Already, daffodils in flower. This picture was taken a couple of weeks ago, before the end of January. This time last year these daff clumps were nowhere near as far along.
My last post of 2011 was such a downer that I can’t believe I’ve not updated the blog sooner than this. It’s not like I haven’t been up to the land, just not as often as I’d have liked because the weather has been so miserable and rainy. We haven’t had snow yet… I’d love to see the forest touched by snow, but driving up to it might be a bit of a challenge. Anyway, it’s been a year since I bought the land, so it is time to think about what has been achieved. The homestead site may not be at its most inspiring in the middle of winter, but it is easier to see the progress without all the tall vegetation that hides everything in summer. I’m thinking of all the bags of trash I’ve cleared away. Ancient trash, some of it… the bottles and cans, the scrap metal and barbed wire, the bunches of socks I’ve found. Yes, socks. They are still a mystery. Anyway, I look at this photo and see the potential!
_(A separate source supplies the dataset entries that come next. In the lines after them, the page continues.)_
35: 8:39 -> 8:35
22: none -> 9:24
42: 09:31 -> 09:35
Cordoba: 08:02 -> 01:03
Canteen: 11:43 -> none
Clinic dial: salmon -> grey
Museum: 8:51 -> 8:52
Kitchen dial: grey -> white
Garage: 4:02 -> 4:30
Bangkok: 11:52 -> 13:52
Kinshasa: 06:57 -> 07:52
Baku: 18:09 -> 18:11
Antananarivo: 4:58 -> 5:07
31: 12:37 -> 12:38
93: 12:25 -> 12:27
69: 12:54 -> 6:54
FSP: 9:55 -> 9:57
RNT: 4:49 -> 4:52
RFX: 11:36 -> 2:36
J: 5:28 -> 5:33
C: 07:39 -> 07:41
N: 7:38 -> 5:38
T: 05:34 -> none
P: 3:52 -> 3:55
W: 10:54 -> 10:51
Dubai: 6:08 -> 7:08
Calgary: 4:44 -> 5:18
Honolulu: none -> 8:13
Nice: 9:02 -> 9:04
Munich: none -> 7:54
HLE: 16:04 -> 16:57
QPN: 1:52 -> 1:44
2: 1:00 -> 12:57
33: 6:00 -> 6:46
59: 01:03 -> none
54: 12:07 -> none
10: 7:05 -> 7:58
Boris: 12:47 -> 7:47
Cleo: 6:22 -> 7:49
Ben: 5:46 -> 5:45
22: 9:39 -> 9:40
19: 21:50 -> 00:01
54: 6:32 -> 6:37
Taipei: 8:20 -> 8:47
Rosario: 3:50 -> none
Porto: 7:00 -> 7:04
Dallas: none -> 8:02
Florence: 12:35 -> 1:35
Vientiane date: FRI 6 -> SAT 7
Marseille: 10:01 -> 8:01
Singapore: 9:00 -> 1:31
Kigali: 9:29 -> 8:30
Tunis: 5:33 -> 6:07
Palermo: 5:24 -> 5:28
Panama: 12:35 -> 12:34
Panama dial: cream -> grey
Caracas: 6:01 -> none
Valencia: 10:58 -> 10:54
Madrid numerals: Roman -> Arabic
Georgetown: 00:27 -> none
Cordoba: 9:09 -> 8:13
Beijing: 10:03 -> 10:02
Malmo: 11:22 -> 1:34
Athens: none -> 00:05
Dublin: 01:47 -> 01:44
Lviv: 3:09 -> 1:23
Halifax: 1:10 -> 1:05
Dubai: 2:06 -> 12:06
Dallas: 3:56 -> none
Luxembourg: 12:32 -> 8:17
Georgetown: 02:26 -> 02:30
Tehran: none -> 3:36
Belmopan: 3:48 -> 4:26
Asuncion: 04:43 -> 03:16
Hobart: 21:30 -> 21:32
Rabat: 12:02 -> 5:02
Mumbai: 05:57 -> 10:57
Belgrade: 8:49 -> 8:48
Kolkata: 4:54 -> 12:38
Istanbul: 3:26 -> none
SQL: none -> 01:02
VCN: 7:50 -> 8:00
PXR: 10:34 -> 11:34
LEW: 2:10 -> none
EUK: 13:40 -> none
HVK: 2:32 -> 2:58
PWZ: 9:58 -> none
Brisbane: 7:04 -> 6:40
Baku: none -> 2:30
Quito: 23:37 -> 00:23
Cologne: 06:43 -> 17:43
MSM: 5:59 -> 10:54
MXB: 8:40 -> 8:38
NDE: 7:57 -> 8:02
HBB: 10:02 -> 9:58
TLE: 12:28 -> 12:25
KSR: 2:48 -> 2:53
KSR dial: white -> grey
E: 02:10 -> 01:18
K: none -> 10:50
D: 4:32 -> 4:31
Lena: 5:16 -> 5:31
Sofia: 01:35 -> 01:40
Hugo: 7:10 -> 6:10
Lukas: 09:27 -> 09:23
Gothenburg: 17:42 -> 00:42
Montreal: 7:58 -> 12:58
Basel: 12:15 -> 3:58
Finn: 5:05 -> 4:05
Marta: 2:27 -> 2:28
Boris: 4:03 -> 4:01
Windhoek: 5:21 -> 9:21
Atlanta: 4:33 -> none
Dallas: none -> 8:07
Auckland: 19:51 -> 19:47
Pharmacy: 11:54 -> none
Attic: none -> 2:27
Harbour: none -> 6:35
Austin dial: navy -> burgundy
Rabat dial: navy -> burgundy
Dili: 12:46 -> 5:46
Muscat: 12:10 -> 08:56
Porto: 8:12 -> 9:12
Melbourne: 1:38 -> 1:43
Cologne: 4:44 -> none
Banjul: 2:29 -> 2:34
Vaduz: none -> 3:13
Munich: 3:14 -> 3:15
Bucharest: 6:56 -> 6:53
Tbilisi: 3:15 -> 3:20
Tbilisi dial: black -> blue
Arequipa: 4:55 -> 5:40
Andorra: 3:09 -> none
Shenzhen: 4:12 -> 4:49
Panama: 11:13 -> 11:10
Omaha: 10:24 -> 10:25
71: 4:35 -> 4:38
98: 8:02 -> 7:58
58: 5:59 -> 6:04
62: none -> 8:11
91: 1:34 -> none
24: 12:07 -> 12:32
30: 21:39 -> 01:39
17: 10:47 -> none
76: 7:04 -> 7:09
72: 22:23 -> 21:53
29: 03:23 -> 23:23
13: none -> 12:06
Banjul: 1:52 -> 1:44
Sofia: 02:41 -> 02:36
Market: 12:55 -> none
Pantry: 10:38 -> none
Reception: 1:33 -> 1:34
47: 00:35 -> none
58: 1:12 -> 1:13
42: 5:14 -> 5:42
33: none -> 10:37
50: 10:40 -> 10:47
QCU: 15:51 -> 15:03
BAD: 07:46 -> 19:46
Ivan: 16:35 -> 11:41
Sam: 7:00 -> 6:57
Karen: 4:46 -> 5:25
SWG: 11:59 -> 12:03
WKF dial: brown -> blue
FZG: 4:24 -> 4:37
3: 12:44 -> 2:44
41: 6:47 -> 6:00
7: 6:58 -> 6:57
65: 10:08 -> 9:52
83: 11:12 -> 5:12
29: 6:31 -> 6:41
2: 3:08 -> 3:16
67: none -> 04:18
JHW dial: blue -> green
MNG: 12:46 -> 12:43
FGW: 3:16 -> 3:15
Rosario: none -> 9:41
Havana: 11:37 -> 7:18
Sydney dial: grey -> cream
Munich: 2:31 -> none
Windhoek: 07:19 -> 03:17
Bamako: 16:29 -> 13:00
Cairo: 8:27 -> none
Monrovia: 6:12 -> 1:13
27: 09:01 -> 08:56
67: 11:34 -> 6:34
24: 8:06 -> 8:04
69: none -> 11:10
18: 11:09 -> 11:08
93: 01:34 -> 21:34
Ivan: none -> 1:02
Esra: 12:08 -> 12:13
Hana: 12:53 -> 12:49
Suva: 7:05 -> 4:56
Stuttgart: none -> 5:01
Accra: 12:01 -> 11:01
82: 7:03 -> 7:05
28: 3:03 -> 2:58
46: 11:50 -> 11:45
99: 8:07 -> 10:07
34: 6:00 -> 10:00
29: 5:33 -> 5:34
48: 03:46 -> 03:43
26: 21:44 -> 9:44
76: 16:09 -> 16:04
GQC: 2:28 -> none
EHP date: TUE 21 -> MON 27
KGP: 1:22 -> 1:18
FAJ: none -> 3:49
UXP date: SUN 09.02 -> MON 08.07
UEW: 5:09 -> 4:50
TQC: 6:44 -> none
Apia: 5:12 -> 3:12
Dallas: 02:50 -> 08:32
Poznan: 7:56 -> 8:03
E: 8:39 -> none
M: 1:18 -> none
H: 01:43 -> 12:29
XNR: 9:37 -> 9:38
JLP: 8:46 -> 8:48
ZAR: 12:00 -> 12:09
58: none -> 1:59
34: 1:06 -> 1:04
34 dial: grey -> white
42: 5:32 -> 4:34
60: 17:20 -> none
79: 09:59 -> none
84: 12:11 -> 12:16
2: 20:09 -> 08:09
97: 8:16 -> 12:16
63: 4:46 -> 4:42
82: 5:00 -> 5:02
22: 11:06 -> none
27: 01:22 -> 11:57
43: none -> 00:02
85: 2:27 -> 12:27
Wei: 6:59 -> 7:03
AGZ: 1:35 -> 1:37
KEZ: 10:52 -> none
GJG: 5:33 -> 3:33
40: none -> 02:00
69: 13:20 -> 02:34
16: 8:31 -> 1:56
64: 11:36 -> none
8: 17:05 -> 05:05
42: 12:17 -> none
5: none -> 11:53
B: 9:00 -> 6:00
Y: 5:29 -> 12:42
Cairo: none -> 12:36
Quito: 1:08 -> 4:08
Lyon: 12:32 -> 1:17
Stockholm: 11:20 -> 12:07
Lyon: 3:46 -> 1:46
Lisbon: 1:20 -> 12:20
I’ve also started to dismantle one of the tumble-down buildings, amassing a large pile of firewood in the process. There is also quite a lot of wood that looks solid enough to reuse. Some of it would make great sides for my new vegetable bed. I’m not going to post any images of the dismantling yet, because it’s at the point where it looks worse than when I started. When the job is done, it can have a post all to itself… maybe in a couple of months, and after I’ve had some help moving the old corrugated iron roof.
Anyone following me on Twitter will know that I’ve been suckered into using one of my window boxes as a bird table. (At home, that is, not on the land, where I don’t yet have a cabin or any windows). Actually it’s a pretty good arrangement. I’m on the first floor (that’s the second floor for Americans), so the birds are perfectly safe coming to feed. And they are all just outside my window, mere feet away from where I sit and work most days: cardinals, chickadees, house finches, white-throated sparrows, red-bellied woodpeckers, white-breasted nuthatches, tufted titmice, towhees, yellow-rumped warblers… It’s amazing, and distracting, and I can’t not feed them now. I’ve also bought a new feeder for the land, and can’t wait to find out what is coming to it. No doubt it’s already empty, so there’s another reason to get back to the homestead soon.